● YOUR OBJECTIVE:
Rewrite the listing below with every "catalogue / barcode" changed to "catalog number", leaving everything else as it is.
**** GIVEN DATA
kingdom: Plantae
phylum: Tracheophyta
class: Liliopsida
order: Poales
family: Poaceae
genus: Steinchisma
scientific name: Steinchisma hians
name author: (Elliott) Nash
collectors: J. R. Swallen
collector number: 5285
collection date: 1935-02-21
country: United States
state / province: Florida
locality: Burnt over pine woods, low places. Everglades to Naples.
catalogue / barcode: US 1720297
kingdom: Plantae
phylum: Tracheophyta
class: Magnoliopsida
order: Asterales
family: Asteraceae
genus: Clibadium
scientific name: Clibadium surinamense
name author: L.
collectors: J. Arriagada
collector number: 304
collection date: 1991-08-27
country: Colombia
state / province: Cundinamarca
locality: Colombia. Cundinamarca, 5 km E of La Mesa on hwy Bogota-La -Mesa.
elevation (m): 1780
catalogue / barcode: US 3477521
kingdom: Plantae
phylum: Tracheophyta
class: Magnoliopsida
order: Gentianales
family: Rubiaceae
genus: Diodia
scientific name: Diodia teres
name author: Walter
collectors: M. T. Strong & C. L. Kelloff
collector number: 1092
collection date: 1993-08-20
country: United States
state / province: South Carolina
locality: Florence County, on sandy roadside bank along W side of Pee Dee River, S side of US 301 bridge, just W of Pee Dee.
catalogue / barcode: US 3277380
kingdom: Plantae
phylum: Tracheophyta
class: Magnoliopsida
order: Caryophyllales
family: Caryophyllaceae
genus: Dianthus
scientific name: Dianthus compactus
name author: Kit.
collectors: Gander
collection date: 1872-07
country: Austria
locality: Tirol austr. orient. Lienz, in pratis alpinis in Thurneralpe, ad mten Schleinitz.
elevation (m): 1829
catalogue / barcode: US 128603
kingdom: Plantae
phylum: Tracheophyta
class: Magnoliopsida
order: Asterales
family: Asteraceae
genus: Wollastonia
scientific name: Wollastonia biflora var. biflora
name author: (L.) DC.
********
● FINISHED ANSWER:
kingdom: Plantae
phylum: Tracheophyta
class: Liliopsida
order: Poales
family: Poaceae
genus: Steinchisma
scientific name: Steinchisma hians
name author: (Elliott) Nash
collectors: J. R. Swallen
collector number: 5285
collection date: 1935-02-21
country: United States
state / province: Florida
locality: Burnt over pine woods, low places. Everglades to Naples.
catalog number: US 1720297
kingdom: Plantae
phylum: Tracheophyta
class: Magnoliopsida
order: Asterales
family: Asteraceae
genus: Clibadium
scientific name: Clibadium surinamense
name author: L.
collectors: J. Arriagada
collector number: 304
collection date: 1991-08-27
country: Colombia
state / province: Cundinamarca
locality: Colombia. Cundinamarca, 5 km E of La Mesa on hwy Bogota-La -Mesa.
elevation (m): 1780
catalog number: US 3477521
kingdom: Plantae
phylum: Tracheophyta
class: Magnoliopsida
order: Gentianales
family: Rubiaceae
genus: Diodia
scientific name: Diodia teres
name author: Walter
collectors: M. T. Strong & C. L. Kelloff
collector number: 1092
collection date: 1993-08-20
country: United States
state / province: South Carolina
locality: Florence County, on sandy roadside bank along W side of Pee Dee River, S side of US 301 bridge, just W of Pee Dee.
catalog number: US 3277380
kingdom: Plantae
phylum: Tracheophyta
class: Magnoliopsida
order: Caryophyllales
family: Caryophyllaceae
genus: Dianthus
scientific name: Dianthus compactus
name author: Kit.
collectors: Gander
collection date: 1872-07
country: Austria
locality: Tirol austr. orient. Lienz, in pratis alpinis in Thurneralpe, ad mten Schleinitz.
elevation (m): 1829
catalog number: US 128603
kingdom: Plantae
phylum: Tracheophyta
class: Magnoliopsida
order: Asterales
family: Asteraceae
genus: Wollastonia
scientific name: Wollastonia biflora var. biflora
name author: (L.) DC.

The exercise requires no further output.